Falls im Juli und August an auffallenden Orten in Genf auf einmal Sonnenblumen zu sehen sein werden, dann ist das nicht etwa eine Klimaveränderung, sondern das Ergebnis des Guerilla Gardening Events vom 1. Mai. Die “Guerilla-Gärtner” sind junge, engagierte Menschen, die die Nase voll haben von einer grauen, leblosen Stadt. Im Rahmen eines Projektes in Zusammenarbeit mit der Nonprofit-Organisation euforia haben letzte Woche rund fünfzig Jugendliche in der ganzen Stadt Sonnenblumenkerne gepflanzt.

 

Ein Garten in der Milchtüte

Robert Stielmann est l’initiateur du projet à  Genève. “Cet évènement a commencé en 2007 à  Bruxelles, mais c’est le premier projet du genre à  Genève. Je me suis lancé avec le but de montrer que ça existe, et de rassembler du monde pour des projets futurs qui sont plus impactants que simplement planter des graines de tournesol”, explique le jeune étudiant en gestion de la nature.
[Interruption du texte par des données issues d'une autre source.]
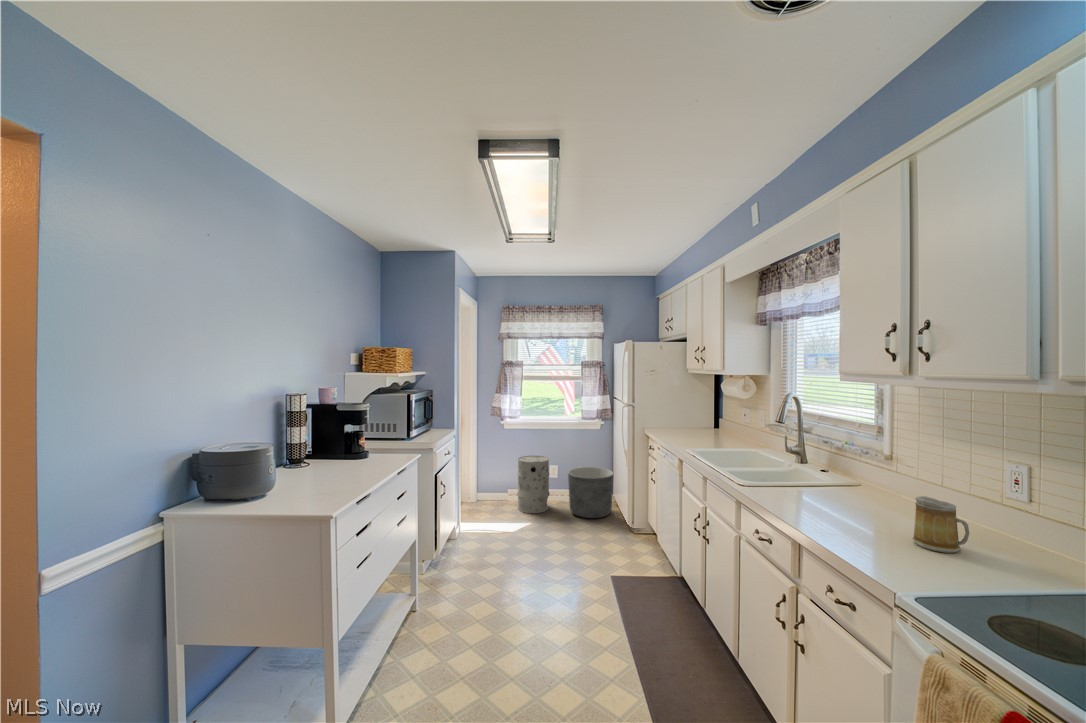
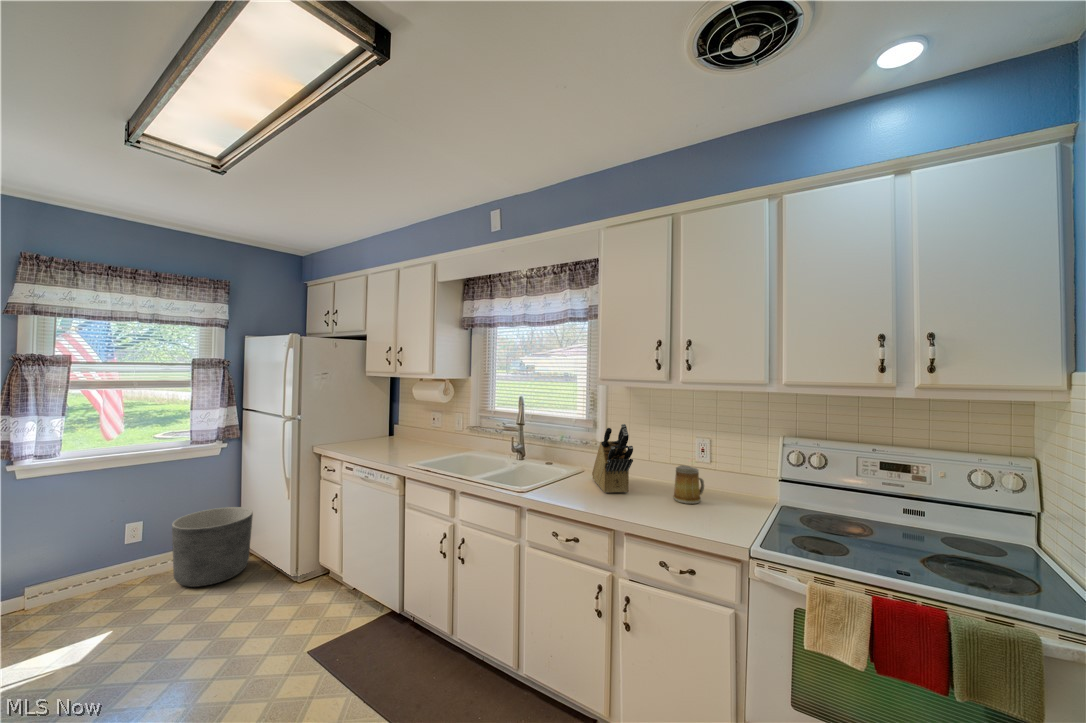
knife block: none [820,433,879,518] -> present [592,424,633,493]
trash can: present [517,456,550,513] -> none [50,512,130,618]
Il nous révèle déjà  ses futurs projets : “J’ai plein d’idées, par exemple accrocher des petits jardins dans des briques de lait, ou des plantes grimpantes sur des boîtes de conserve à  tous les poteaux de la ville.”

 

Mit einem Säckchen Sonnenblumenkernen und einer Flasche Wasser bewaffnet, verteilen sich die Jugendlichen in der Stadt und pflanzen die symbolischen Blumen wo immer sie ein Stück verlassener Erde entdecken. Neben Privatbanken, an Häuserecken oder auch mal mitten auf dem Platz des Plainpalais – kein Ort ist von den Sonnenblumen-Guerillos in Sicherheit. Die Jugendlichen ziehen auch die Aufmerksamkeit von Passanten auf sich. “Was macht ihr denn?”, will ein älterer Herr auf dem Fahrrad wissen. “Wir pflanzen Sonnenblumen”, so die einfache Antwort. Der Herr nickt und meint: “Na wieso nicht – Viel Erfolg!”, und fährt weiter.

 

Encore plus de fleurs !

La “guerilla gardening” (en français “guérilla jardinière”) n’est pas née de la dernière pluie ; la première utilisation du terme remonterait à  1973. Le 1er mai avait d’ailleurs été déclaré “Journée internationale dela guérilla tournesol”, pour la sixième année consécutive. Et si le mouvement a fait le tour du monde, il était grand temps qu’il s’implante en Suisse. Avant Genève, la guerilla gardening avait déjà  fait mouche à  Zürich où elle a même séduit les autorités locales : les habitants peuvent dès maintenant retirer gratuitement des graines au Service des espaces verts de la ville, et les planter où bon leur semble. Prochains rendez-vous avec euforia et les guerriers tournesols, le samedi 12 mai à  Zürich.